Saved data entries:
----------

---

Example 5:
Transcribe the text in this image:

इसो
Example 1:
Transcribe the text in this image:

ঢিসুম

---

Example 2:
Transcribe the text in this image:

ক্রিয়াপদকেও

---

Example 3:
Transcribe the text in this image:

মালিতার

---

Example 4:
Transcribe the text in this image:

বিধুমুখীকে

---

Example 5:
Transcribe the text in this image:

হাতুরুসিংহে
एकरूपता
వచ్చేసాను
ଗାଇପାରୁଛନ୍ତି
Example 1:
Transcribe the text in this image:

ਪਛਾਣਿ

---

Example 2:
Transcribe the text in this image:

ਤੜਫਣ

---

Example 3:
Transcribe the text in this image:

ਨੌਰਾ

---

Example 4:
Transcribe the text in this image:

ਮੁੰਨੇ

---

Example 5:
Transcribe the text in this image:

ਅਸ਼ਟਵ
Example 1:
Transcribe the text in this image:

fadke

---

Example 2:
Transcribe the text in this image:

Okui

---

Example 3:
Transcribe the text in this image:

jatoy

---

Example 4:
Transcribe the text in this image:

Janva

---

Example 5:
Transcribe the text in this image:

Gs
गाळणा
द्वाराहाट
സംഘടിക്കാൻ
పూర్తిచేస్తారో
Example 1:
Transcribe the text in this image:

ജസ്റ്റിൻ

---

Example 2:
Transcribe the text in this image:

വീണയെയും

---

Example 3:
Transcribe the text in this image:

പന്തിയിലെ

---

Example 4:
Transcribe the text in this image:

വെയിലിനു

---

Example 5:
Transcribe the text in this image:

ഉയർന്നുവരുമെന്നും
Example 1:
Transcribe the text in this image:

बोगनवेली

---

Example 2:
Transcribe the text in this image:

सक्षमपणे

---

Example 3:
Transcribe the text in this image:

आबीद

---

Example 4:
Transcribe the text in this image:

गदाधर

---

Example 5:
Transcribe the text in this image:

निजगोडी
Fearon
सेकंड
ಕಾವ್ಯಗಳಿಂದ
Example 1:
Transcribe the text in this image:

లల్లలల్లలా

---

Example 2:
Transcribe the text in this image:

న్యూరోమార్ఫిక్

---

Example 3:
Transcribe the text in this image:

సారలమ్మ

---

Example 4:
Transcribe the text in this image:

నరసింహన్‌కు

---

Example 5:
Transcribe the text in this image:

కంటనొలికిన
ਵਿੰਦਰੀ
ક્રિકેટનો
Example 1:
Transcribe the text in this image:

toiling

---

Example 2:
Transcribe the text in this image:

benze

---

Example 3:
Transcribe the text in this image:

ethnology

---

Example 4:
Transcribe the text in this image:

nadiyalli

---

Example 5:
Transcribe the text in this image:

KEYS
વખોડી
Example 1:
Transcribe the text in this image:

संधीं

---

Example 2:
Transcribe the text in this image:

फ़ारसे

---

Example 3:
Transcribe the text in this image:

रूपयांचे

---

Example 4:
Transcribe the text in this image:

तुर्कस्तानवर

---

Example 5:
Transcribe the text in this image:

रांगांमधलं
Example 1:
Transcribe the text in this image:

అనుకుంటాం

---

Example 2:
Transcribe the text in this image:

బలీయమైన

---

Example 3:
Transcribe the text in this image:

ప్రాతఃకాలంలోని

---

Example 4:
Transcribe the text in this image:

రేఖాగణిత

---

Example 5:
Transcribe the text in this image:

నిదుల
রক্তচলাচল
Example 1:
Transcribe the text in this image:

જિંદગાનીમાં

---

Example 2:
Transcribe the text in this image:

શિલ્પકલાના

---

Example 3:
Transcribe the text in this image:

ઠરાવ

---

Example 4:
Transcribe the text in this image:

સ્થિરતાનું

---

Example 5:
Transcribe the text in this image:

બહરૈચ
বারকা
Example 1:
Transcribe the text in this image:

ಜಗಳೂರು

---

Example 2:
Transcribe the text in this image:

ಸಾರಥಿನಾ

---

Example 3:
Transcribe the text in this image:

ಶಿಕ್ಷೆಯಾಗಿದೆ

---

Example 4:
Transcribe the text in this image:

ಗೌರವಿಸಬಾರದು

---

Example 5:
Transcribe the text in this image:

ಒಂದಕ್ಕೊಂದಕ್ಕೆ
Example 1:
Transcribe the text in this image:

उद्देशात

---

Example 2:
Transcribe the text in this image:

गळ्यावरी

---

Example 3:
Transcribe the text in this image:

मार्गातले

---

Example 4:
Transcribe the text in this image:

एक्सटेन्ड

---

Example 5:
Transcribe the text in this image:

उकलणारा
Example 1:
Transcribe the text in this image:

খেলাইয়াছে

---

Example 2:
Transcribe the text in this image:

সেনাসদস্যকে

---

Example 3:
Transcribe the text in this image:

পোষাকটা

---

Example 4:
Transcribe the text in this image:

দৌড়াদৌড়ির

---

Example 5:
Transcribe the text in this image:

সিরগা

----------

[REQUIRED ACTION] Each line above is to be set down again verbatim.

[RESULT]
---

Example 5:
Transcribe the text in this image:

इसो
Example 1:
Transcribe the text in this image:

ঢিসুম

---

Example 2:
Transcribe the text in this image:

ক্রিয়াপদকেও

---

Example 3:
Transcribe the text in this image:

মালিতার

---

Example 4:
Transcribe the text in this image:

বিধুমুখীকে

---

Example 5:
Transcribe the text in this image:

হাতুরুসিংহে
एकरूपता
వచ్చేసాను
ଗାଇପାରୁଛନ୍ତି
Example 1:
Transcribe the text in this image:

ਪਛਾਣਿ

---

Example 2:
Transcribe the text in this image:

ਤੜਫਣ

---

Example 3:
Transcribe the text in this image:

ਨੌਰਾ

---

Example 4:
Transcribe the text in this image:

ਮੁੰਨੇ

---

Example 5:
Transcribe the text in this image:

ਅਸ਼ਟਵ
Example 1:
Transcribe the text in this image:

fadke

---

Example 2:
Transcribe the text in this image:

Okui

---

Example 3:
Transcribe the text in this image:

jatoy

---

Example 4:
Transcribe the text in this image:

Janva

---

Example 5:
Transcribe the text in this image:

Gs
गाळणा
द्वाराहाट
സംഘടിക്കാൻ
పూర్తిచేస్తారో
Example 1:
Transcribe the text in this image:

ജസ്റ്റിൻ

---

Example 2:
Transcribe the text in this image:

വീണയെയും

---

Example 3:
Transcribe the text in this image:

പന്തിയിലെ

---

Example 4:
Transcribe the text in this image:

വെയിലിനു

---

Example 5:
Transcribe the text in this image:

ഉയർന്നുവരുമെന്നും
Example 1:
Transcribe the text in this image:

बोगनवेली

---

Example 2:
Transcribe the text in this image:

सक्षमपणे

---

Example 3:
Transcribe the text in this image:

आबीद

---

Example 4:
Transcribe the text in this image:

गदाधर

---

Example 5:
Transcribe the text in this image:

निजगोडी
Fearon
सेकंड
ಕಾವ್ಯಗಳಿಂದ
Example 1:
Transcribe the text in this image:

లల్లలల్లలా

---

Example 2:
Transcribe the text in this image:

న్యూరోమార్ఫిక్

---

Example 3:
Transcribe the text in this image:

సారలమ్మ

---

Example 4:
Transcribe the text in this image:

నరసింహన్‌కు

---

Example 5:
Transcribe the text in this image:

కంటనొలికిన
ਵਿੰਦਰੀ
ક્રિકેટનો
Example 1:
Transcribe the text in this image:

toiling

---

Example 2:
Transcribe the text in this image:

benze

---

Example 3:
Transcribe the text in this image:

ethnology

---

Example 4:
Transcribe the text in this image:

nadiyalli

---

Example 5:
Transcribe the text in this image:

KEYS
વખોડી
Example 1:
Transcribe the text in this image:

संधीं

---

Example 2:
Transcribe the text in this image:

फ़ारसे

---

Example 3:
Transcribe the text in this image:

रूपयांचे

---

Example 4:
Transcribe the text in this image:

तुर्कस्तानवर

---

Example 5:
Transcribe the text in this image:

रांगांमधलं
Example 1:
Transcribe the text in this image:

అనుకుంటాం

---

Example 2:
Transcribe the text in this image:

బలీయమైన

---

Example 3:
Transcribe the text in this image:

ప్రాతఃకాలంలోని

---

Example 4:
Transcribe the text in this image:

రేఖాగణిత

---

Example 5:
Transcribe the text in this image:

నిదుల
রক্তচলাচল
Example 1:
Transcribe the text in this image:

જિંદગાનીમાં

---

Example 2:
Transcribe the text in this image:

શિલ્પકલાના

---

Example 3:
Transcribe the text in this image:

ઠરાવ

---

Example 4:
Transcribe the text in this image:

સ્થિરતાનું

---

Example 5:
Transcribe the text in this image:

બહરૈચ
বারকা
Example 1:
Transcribe the text in this image:

ಜಗಳೂರು

---

Example 2:
Transcribe the text in this image:

ಸಾರಥಿನಾ

---

Example 3:
Transcribe the text in this image:

ಶಿಕ್ಷೆಯಾಗಿದೆ

---

Example 4:
Transcribe the text in this image:

ಗೌರವಿಸಬಾರದು

---

Example 5:
Transcribe the text in this image:

ಒಂದಕ್ಕೊಂದಕ್ಕೆ
Example 1:
Transcribe the text in this image:

उद्देशात

---

Example 2:
Transcribe the text in this image:

गळ्यावरी

---

Example 3:
Transcribe the text in this image:

मार्गातले

---

Example 4:
Transcribe the text in this image:

एक्सटेन्ड

---

Example 5:
Transcribe the text in this image:

उकलणारा
Example 1:
Transcribe the text in this image:

খেলাইয়াছে

---

Example 2:
Transcribe the text in this image:

সেনাসদস্যকে

---

Example 3:
Transcribe the text in this image:

পোষাকটা

---

Example 4:
Transcribe the text in this image:

দৌড়াদৌড়ির

---

Example 5:
Transcribe the text in this image:

সিরগা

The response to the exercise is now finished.